Simon realized that in order to level up fast enough to do his work he needed to read—a lot. And not only that, he needed to retain what he read.
So he built an elaborate system to read, retain, and apply the lessons in hundreds of books. And he didn’t just read about infrastructure—he read literature, and scientific history; he read about politics and philosophy.
Along the way he discovered that reading broadly was the best way to get to the bottom of things—and therefore the best way to get better at his job.
The White House will reportedly reveal a ‘sweeping’ AI executive order on October 30
The US government seems like it is going to step into the AI regulation arena:
The Biden Administration is reportedly set to unveil a broad executive order on artificial intelligence next week. According to The Washington Post, the White House’s “sweeping order” would use the federal government’s purchasing power to enforce requirements on AI models before government agencies can use them. The order is reportedly scheduled for Monday, October 30, two days before an international AI Safety Summit in the UK.
OpenAI forms team to study ‘catastrophic’ AI risks, including nuclear threats
If you’re worried about the risks of AI, then you’re not alone. OpenAI is with, and has created a new team to evaluate and protect against the risks of AI, including what it is calling “catastrophic risks.”
The team, called Preparedness, will be led by Aleksander Madry, the director of MIT’s Center for Deployable Machine Learning. (Madry joined OpenAI in May as “head of Preparedness,” according to LinkedIn.) Preparedness’ chief responsibilities will be tracking, forecasting and protecting against the dangers of future AI systems, ranging from their ability to persuade and fool humans (like in phishing attacks) to their malicious code-generating capabilities.
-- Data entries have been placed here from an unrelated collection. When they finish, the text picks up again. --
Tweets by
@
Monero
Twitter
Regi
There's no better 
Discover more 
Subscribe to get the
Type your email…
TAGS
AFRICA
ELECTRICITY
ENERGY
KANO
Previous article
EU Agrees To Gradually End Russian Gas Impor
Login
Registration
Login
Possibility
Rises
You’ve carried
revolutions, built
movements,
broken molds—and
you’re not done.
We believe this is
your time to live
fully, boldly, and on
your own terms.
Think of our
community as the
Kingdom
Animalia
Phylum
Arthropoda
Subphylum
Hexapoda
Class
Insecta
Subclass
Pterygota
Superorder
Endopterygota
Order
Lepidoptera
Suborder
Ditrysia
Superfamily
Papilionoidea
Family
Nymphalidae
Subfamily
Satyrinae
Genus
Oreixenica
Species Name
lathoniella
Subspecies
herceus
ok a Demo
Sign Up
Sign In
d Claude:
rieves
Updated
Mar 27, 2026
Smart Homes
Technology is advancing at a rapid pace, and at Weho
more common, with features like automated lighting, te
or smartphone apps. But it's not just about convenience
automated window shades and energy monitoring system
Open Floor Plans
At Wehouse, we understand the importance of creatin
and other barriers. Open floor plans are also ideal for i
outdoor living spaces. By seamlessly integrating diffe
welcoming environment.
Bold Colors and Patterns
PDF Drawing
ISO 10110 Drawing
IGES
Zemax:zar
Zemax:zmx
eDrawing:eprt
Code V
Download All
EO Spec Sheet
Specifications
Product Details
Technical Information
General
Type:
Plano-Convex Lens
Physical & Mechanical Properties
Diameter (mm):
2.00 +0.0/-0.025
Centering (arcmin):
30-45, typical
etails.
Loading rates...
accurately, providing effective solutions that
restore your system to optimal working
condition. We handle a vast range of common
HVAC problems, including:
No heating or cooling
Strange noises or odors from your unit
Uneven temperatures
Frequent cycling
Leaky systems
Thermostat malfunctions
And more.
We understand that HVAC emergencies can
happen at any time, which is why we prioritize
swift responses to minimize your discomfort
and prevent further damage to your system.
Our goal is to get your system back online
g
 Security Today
Watch This Guy Work, and You’ll Finally Understand the TikTok Era
Content creation and algorithms.
The creator economy is projected to be worth $480 billion by 2027. In many ways, that figure represents an enormous redistribution of wealth: a tide of ad dollars and other revenue ebbing away from established studios and publishers, and flooding toward individual creators and the technology giants that host their work. But the corporations are the only ones on a secure footing in this arrangement. If individual creators want to stay afloat for longer than a brief moment, they still need managers to help them navigate the algorithmic churn.
Other Useful Finds
Anki Flashcards
I’ve been testing out using flashcards for remembering things, and putting a few things in Anki:
Anki is a program which makes remembering things easy. Because it's a lot more efficient than traditional study methods, you can either greatly decrease your time spent studying, or greatly increase the amount you learn.
I’ve used flashcards frequently when studying for exams or learning languages, but now this is just for general purpose learning. Probably long overdue.